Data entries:
++++++++++

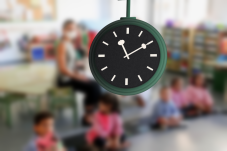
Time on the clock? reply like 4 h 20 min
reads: 11 h 10 min
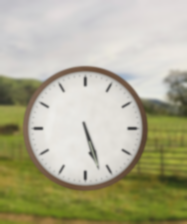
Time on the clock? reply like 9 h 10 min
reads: 5 h 27 min
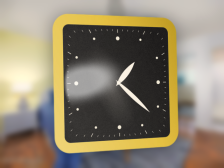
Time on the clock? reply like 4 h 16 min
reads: 1 h 22 min
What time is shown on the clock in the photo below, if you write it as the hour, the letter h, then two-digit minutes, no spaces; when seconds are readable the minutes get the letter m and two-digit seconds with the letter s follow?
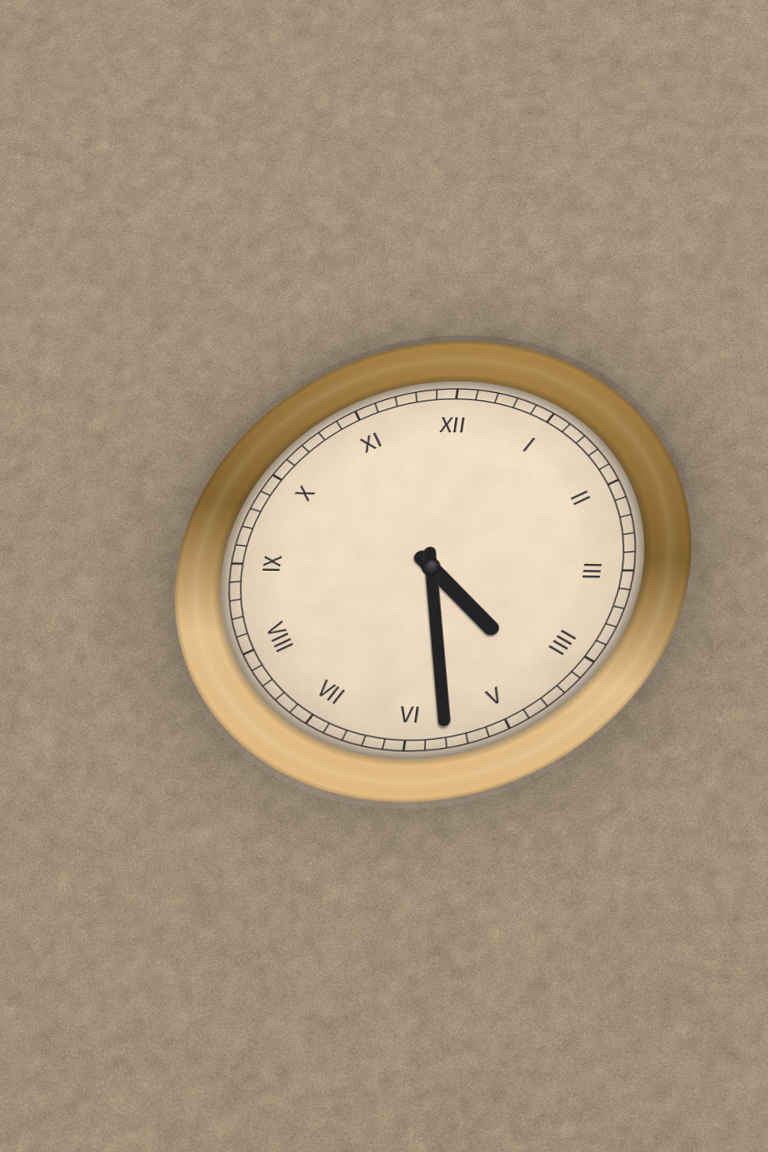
4h28
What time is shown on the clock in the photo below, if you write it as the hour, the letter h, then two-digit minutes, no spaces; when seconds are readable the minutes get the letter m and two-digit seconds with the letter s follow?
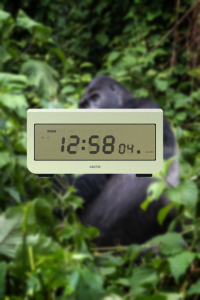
12h58m04s
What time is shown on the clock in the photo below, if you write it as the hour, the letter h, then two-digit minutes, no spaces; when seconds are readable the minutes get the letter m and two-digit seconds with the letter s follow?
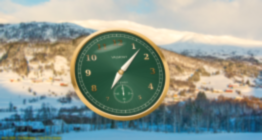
7h07
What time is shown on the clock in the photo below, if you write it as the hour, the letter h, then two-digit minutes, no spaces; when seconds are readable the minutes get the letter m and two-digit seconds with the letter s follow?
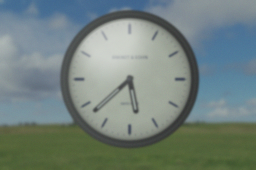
5h38
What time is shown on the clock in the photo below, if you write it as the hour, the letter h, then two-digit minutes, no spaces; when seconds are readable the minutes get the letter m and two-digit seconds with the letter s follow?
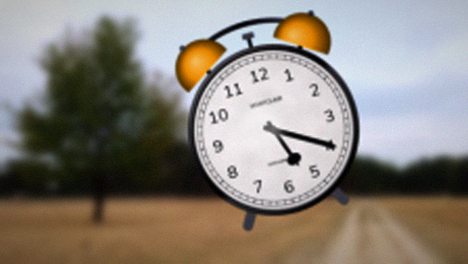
5h20
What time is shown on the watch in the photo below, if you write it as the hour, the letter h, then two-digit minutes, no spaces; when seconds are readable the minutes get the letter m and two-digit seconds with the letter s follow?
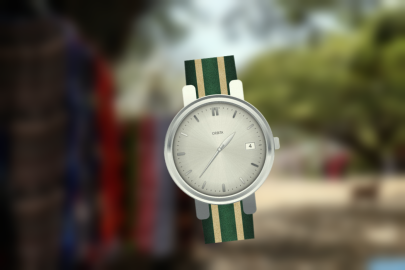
1h37
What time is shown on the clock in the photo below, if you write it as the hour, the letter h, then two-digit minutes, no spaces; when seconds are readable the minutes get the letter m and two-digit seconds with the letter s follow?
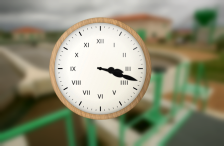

++++++++++

Count the lines above that contain the string "reply", where case counts. Give only the number.

3